■ **Task list**:
a) In the account of the literary evening below, why did Janigian give some context before reading from This Angelic Land? Answer in one to three sentences.
b) Please continue the account of the literary evening below, starting after its last sentence.

■ **Selection**:
TCA Executive Director Aram Arkun thanked the AGBU and its local chairman Ara Balikian, traveling that week, for cosponsoring the event and introduced the new chairwoman of the TCA Greater Boston Chapter, Dr. Aida Yavshayan, who presented the biographies of the two speakers.

Janigian started the evening with a reading from his third novel, This Angelic Land. To make it accessible, he first provided some context. He explained that he chose as the most appropriate character to witness the destruction of the Los Angeles riots of 1992 a refugee from violence of the Beirut Civil War, Adam Derderian. The other main characters also are Middle Eastern. One of them is the Kurd, the best friend of Adam and a painter. Adam’s brother Eric, a documentary filmmaker, comes to Los Angeles to figure out what happened to Adam and speaks with the Wizard, an old Jewish mentor of Adam.

Barba said that this novel forms a bridge between Janigian’s heart-wrenching first two novels, Bloodvine, about two American-born Armenian half-brothers torn apart over a disagreement about a plot of land in 1950s Fresno, and Riverbig, the sequel, and his later works. They focus on the first-and second-generation Armenians in the US, whereas This Angelic Land moves forward 30 years or so.

■ **Supplied records**:
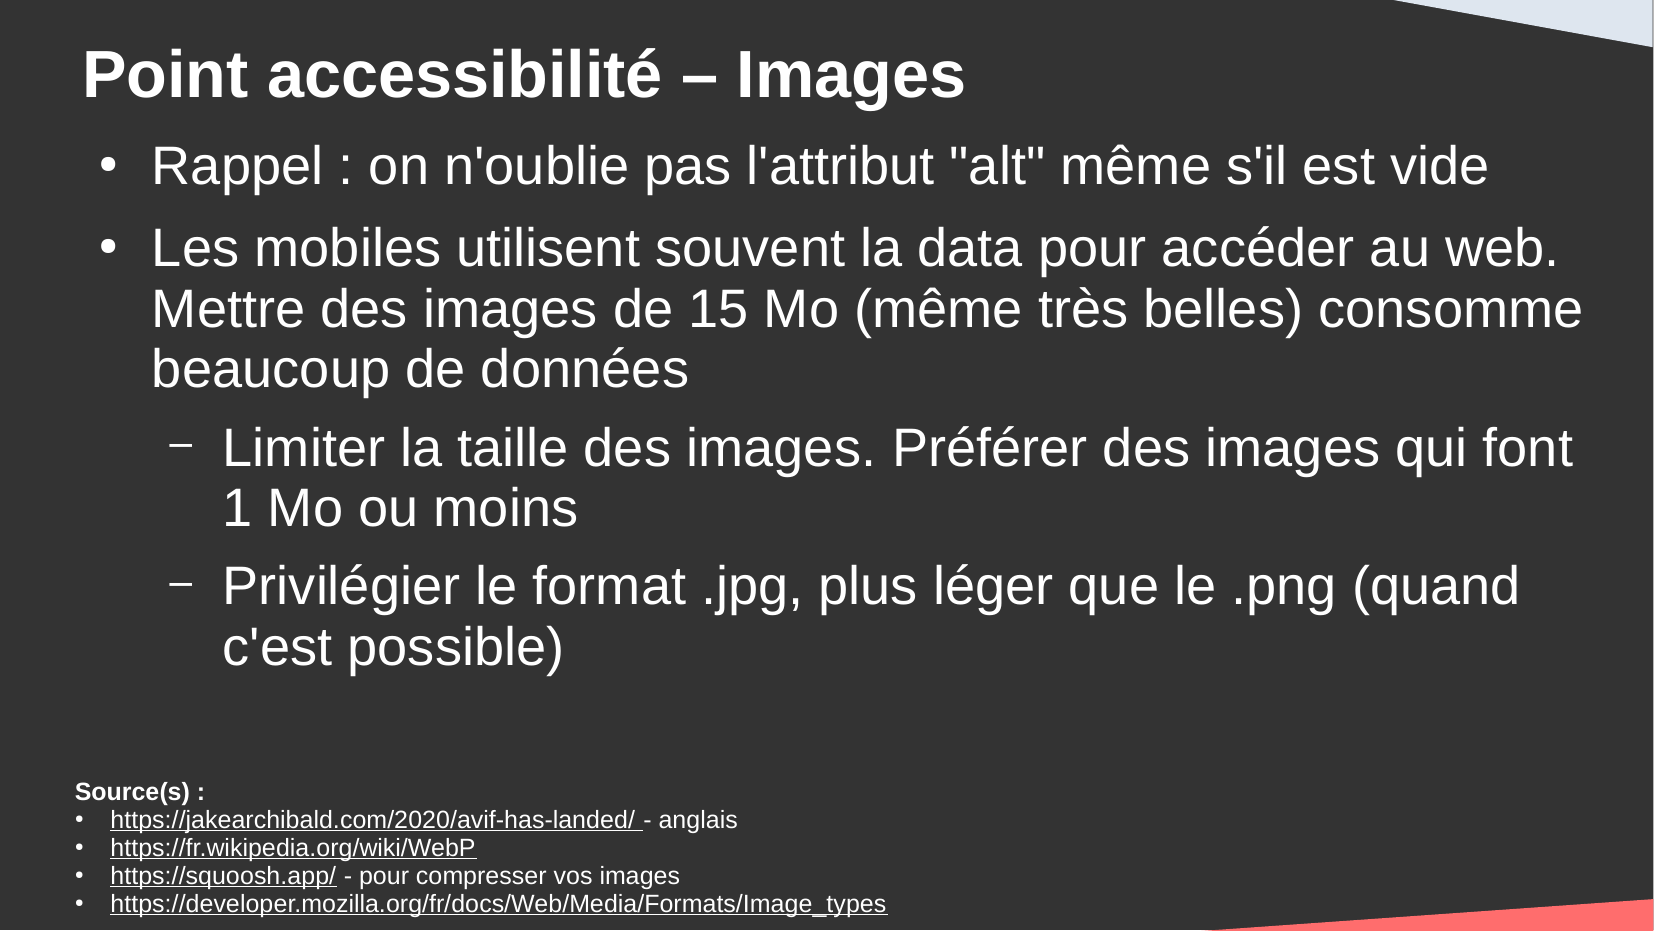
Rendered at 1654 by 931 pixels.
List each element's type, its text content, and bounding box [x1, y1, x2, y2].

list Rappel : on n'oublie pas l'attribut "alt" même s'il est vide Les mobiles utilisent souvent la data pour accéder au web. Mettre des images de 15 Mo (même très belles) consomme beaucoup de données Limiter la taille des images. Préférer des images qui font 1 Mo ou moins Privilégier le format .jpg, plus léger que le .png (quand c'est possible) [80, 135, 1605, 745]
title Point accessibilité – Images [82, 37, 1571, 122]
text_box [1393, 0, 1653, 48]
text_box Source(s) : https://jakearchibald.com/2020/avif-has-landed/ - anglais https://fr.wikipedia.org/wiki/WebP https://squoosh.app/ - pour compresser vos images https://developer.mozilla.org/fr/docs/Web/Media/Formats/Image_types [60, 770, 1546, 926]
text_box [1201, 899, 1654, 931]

--

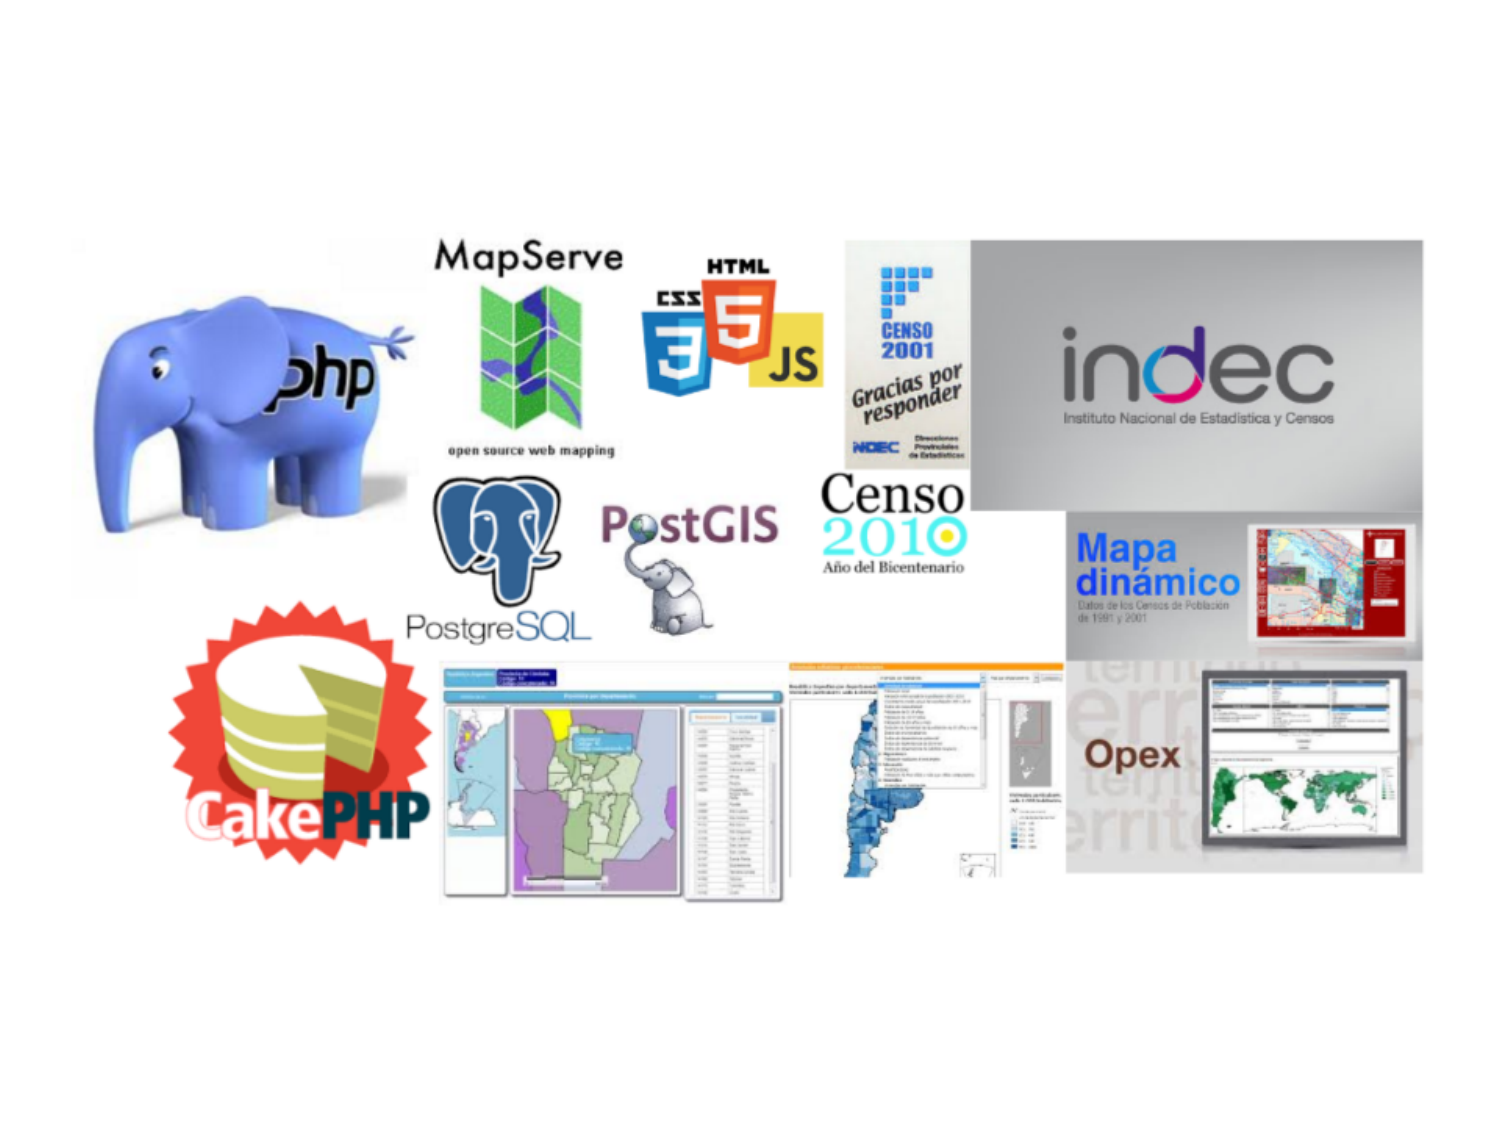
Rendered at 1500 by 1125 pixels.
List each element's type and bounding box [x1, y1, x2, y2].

...

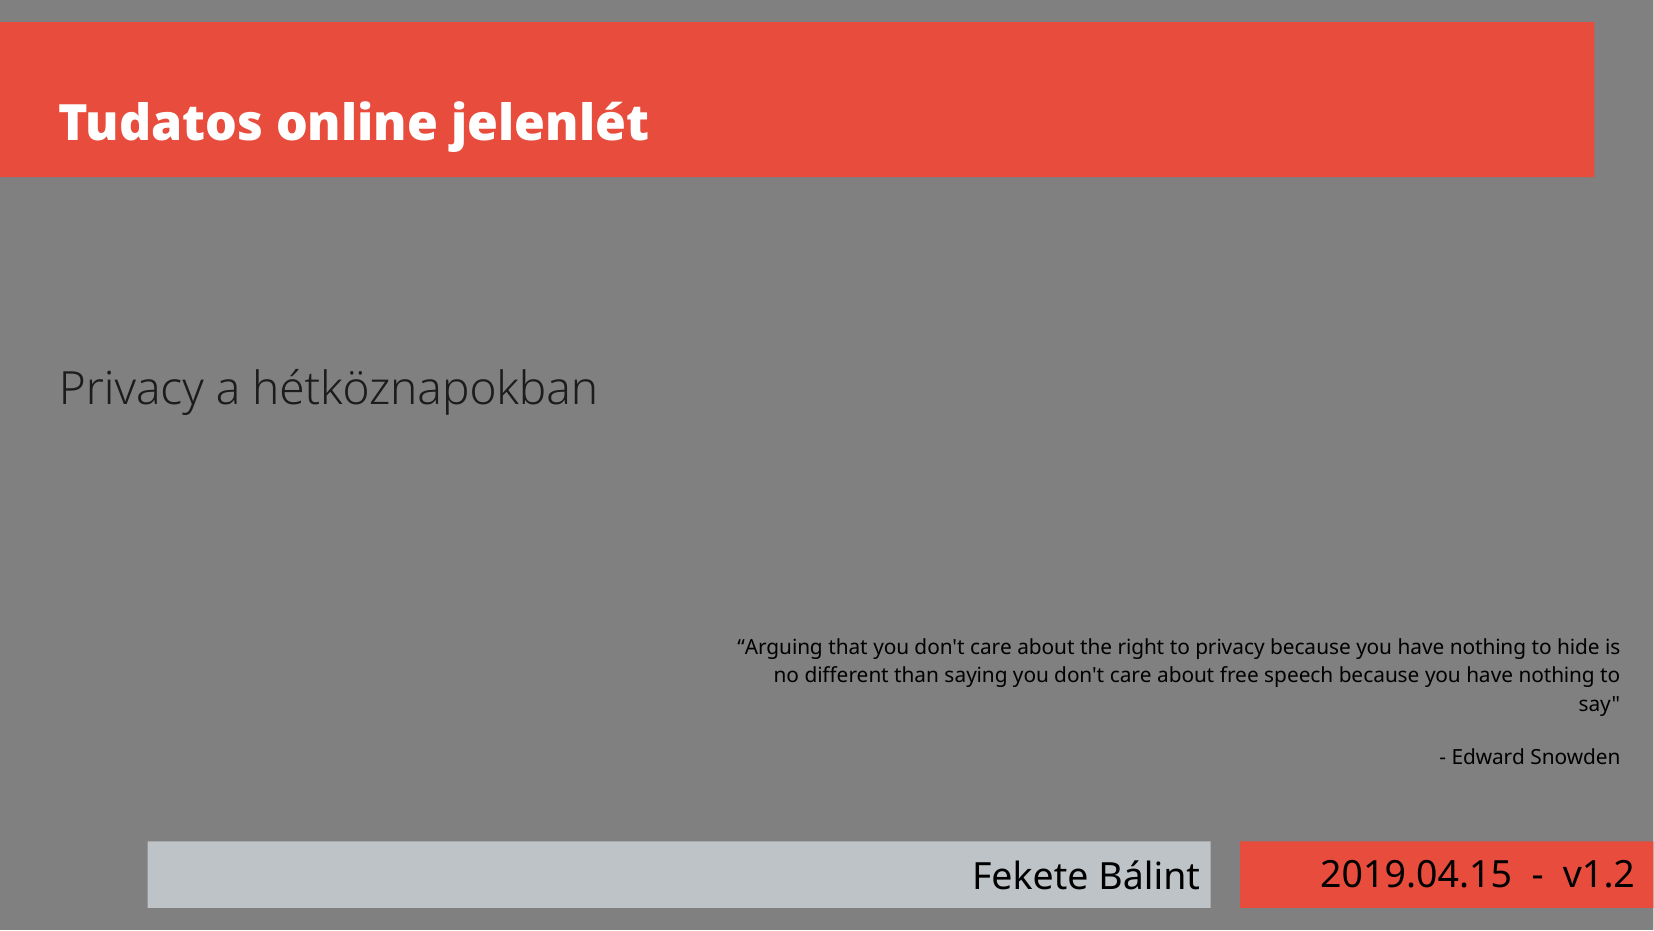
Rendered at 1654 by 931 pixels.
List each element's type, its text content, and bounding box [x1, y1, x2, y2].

■ **Answers to the exercises**:
a) Janigian gave some context first to make his reading from This Angelic Land accessible to the audience.

b)
In 1992, Janigian explained, he was living in Los Angeles, 32-years-old, in the mid-Wilshire area when the riots started. He said he had written three novels before his first published novel. He was working on a new novel when the riots happened but dropped that to work on this new topic and write his observations. However, Janigian said, “It was so complicated, the feelings I had watching the city go up in flames. Essentially I put the story aside for 18 years.” When the 20th anniversary of the riots were coming up he thought to revisit it and got advice from Arno Yeretzian of Abril Bookstore, who suggested making the main character Lebanese. That gave so many parallels (Lebanon and Los Angeles, the old world and the new, the Armenian Genocide) that it jumpstarted Janigian’s work.

Barba pointed out that though there is much action, the dialogue is what moves this novel. She queried Janigian on a shift in the later books compared to the earlier ones. In the earlier books the main characters do not have mentors and are left alone to fall back on their own resources when they confront challenges. What changed, she wondered?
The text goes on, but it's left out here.